Texas man pleads guilty to conspiracy to attack Amazon data servers
A Wichita Falls man pleaded guilty Wednesday to plotting to attack an Amazon Web Services data center – an act he hoped would “kill about 70% of the Internet,” federal officials said.
Seth Aaron Pendley has pleaded guilty to a malicious attempt to destroy a building with an explosive. He faces between five and 20 years in prison when sentenced in federal court in October, according to the North Texas District Attorney’s Office.
A federal public defender who represents Pendley did not immediately respond to a request for comment on Wednesday.
The investigation began in January after an informant informed the FBI of messages posted by a user on online forums used by militia supporters, according to the complaint filed against Pendley, 28. Pendley, using the pseudonym Dionysus, claimed to have been in Washington, DC, during the Jan.6 uprising at the United States Capitol.
Court records say he shared a video from outside the Capitol on January 6, but said he did not enter the building.
In the messages, according to the complaint, Pendley claimed he brought an AR-type weapon to Washington but left it in his car.

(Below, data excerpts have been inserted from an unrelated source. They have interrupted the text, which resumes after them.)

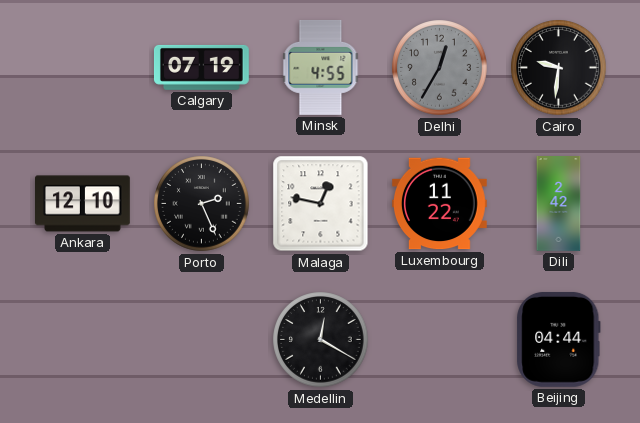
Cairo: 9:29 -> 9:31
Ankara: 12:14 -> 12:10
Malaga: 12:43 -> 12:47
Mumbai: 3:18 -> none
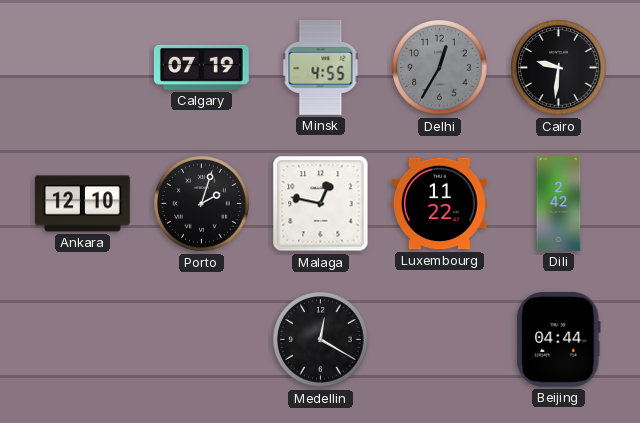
Porto: 2:26 -> 2:03
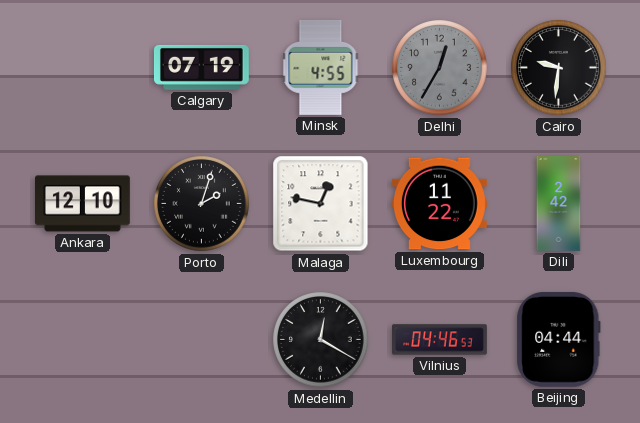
Vilnius: none -> 04:46
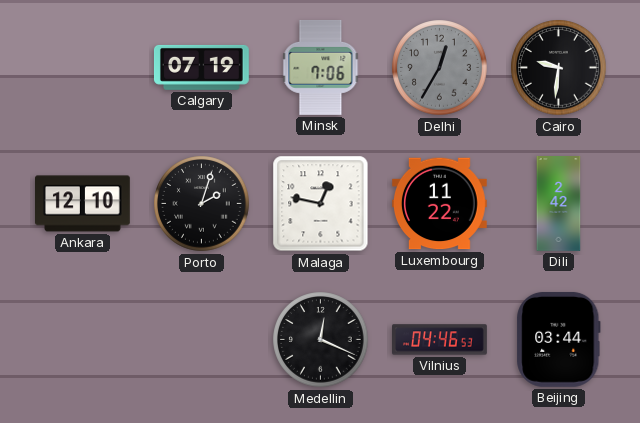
Minsk: 4:55 -> 7:06
Medellin: 12:20 -> 12:19
Beijing: 04:44 -> 03:44
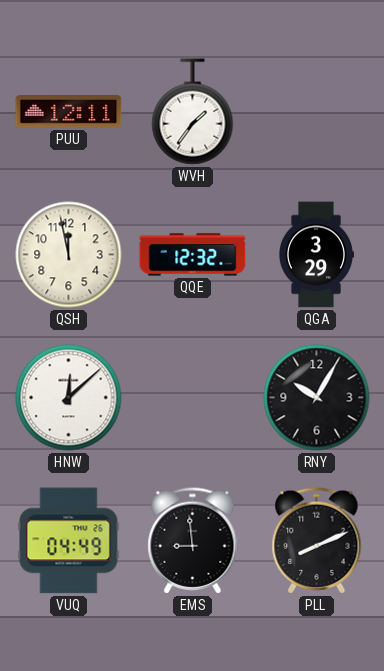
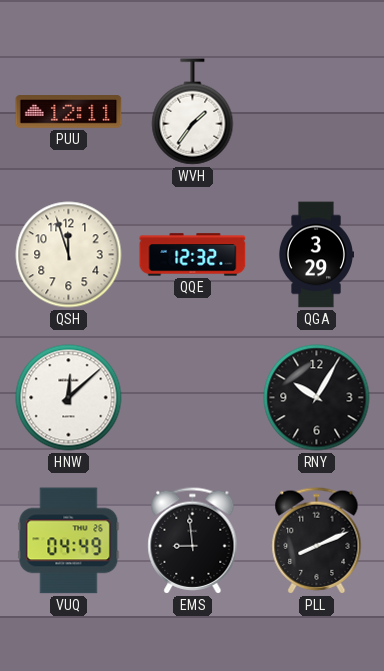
QSH: 11:58 -> 11:57
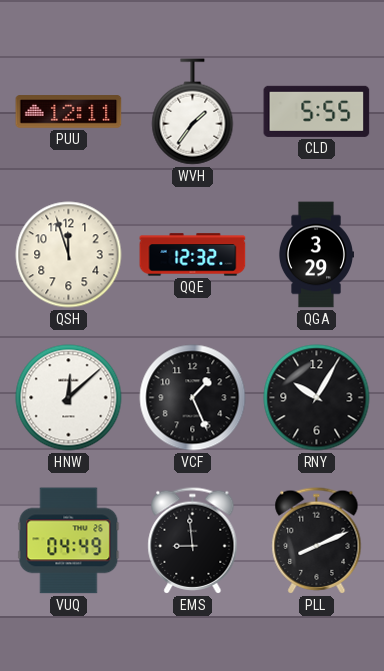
CLD: none -> 5:55
VCF: none -> 1:26
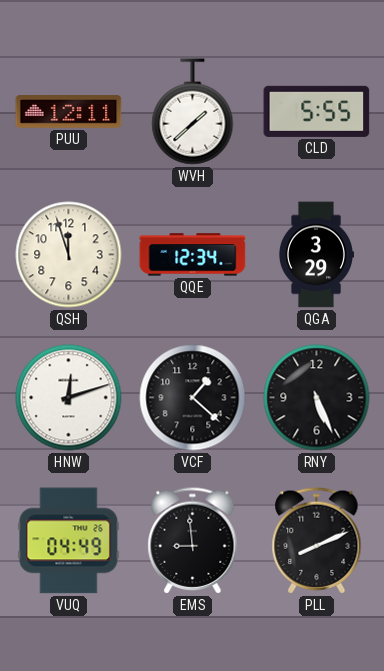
WVH: 1:36 -> 1:38
QQE: 12:32 -> 12:34
HNW: 12:08 -> 12:12
VCF: 1:26 -> 1:22
RNY: 10:05 -> 5:26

In the days following the riot, Pendley continued to post on the forum, saying he wanted to “run a little experiment.”
When another user asked Pendley what the desired outcome was, Pendley replied, “Dead,” authorities said.
In late January, Pendley began contacting a confidential informant, revealing a plan to blow up Amazon-owned data centers, federal authorities said. Pendley sent the informant a handwritten list of several data centers, many in Virginia.
“Oh yeah, if I had cancer or something I would just bomb these servers lol,” Pendley said in a post, according to the complaint. He ultimately narrowed his search down to a single data center, creating a hand-drawn map of the center that showed the ways in and out of the facility, according to the complaint.
Pendley said he hopes the government overreacts to the attack, according to the complaint.
He and the informant met on March 31 in Fort Worth, authorities said. During the meeting, Pendley was introduced to someone he believed would provide explosives for the attack. This person was actually an undercover FBI agent, authorities said. During a subsequent meeting, the undercover agent gave Pendley fake explosives, authorities said. After Pendley put the explosives in his car, he was arrested.
During a search of Pendley’s home, authorities said they recovered an AR-type rifle with the barrel sawn off, a pistol painted to look like a toy gun and notes relating to the planned attack on the data center.
“We may never know how many technician lives were saved as a result of this operation,” Acting US District Attorney for the North Texas District Prerak Shah said in a statement, “and we are grateful that never had to find out “.